To keep the OG-9 company on those cold winter nights in the trenches, the set also includes a trio of regular-sized battle droids: a standard B1 (the mechanical morons relied upon by the Trade Federations), an OOM command droid (a B1 with a yellow torso), and a B2 "super battle droid." Both the B1 and OOM have short-stock blaster rifles, and feature one each of the newer-style arms with the hand rotated 90° to the shoulder, meaning the poor things don't have to hold their rifles sideways, gangsta-style, like the original Lego B1s did.

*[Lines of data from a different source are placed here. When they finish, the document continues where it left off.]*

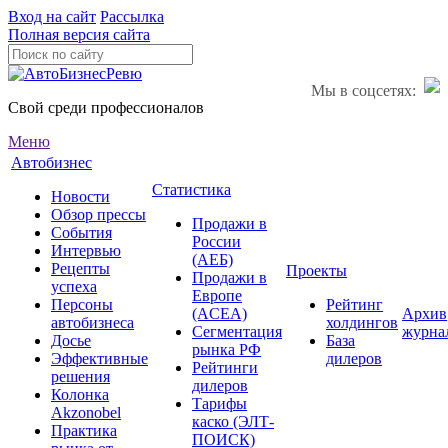
Вход на сайт
Рассылка
Полная версия сайта
Мы в соцсетях:
Свой среди профессионалов
Меню
Автобизнес
Статистика
Новости
Обзор прессы
Продажи в
События
России
Интервью
(АЕБ)
Рецепты
Проекты
Продажи в
успеха
Европе
Персоны
Рейтинг
(ACEA)
Архив
автобизнеса
холдингов
Сегментация
журна
Досье
База
рынка РФ
Эффективные
дилеров
Рейтинги
решения
дилеров
Колонка
Тарифы
Akzonobel
каско (ЭЛТ-
Практика
ПОИСК)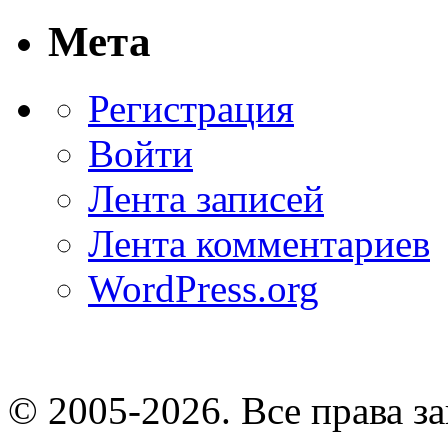
Мета
Регистрация
Войти
Лента записей
Лента комментариев
WordPress.org
© 2005-2026
. Все права 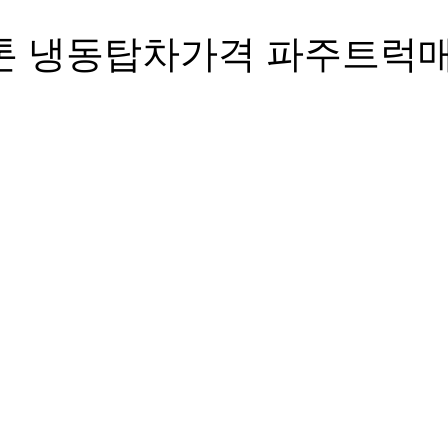
5톤 냉동탑차가격 파주트럭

And to stop them all getting too big for their mechanical boots, the set also includes a pair of clones to blow them up. One is a standard Phaser 1 clone trooper, the other is Commander Fox of the Coruscant Guard, which means he's got red sleeves and armour markings, and comes with the usual clone officer accessory kit of a kama, shoulder plauldron, helmet visor, targeter, twin pistols, and those little mortar shell things that never seem to get used. Fox's proper gear, according to the packaging (and Wookiepedia seems to back it up) is the kama, the target, and the pistols; if you're obsessed with accuracy it's always good to check the packaging, because the instructions inside always show the officer figures wearing the same kama/pauldron/visor combination, regardless of character.

There's no such thing as cheap Lego nowadays, and likely won't be until those idiots in the automotive industry stop guzzling all our precious plastic-making petrol, but this set isn't bad value. It's not exactly an army-builder, with the sizeable OG-9 droid, but for anyone amassing a Clone Wars collection, in addition to the main attraction droid, the other figures make it a useful army-booster.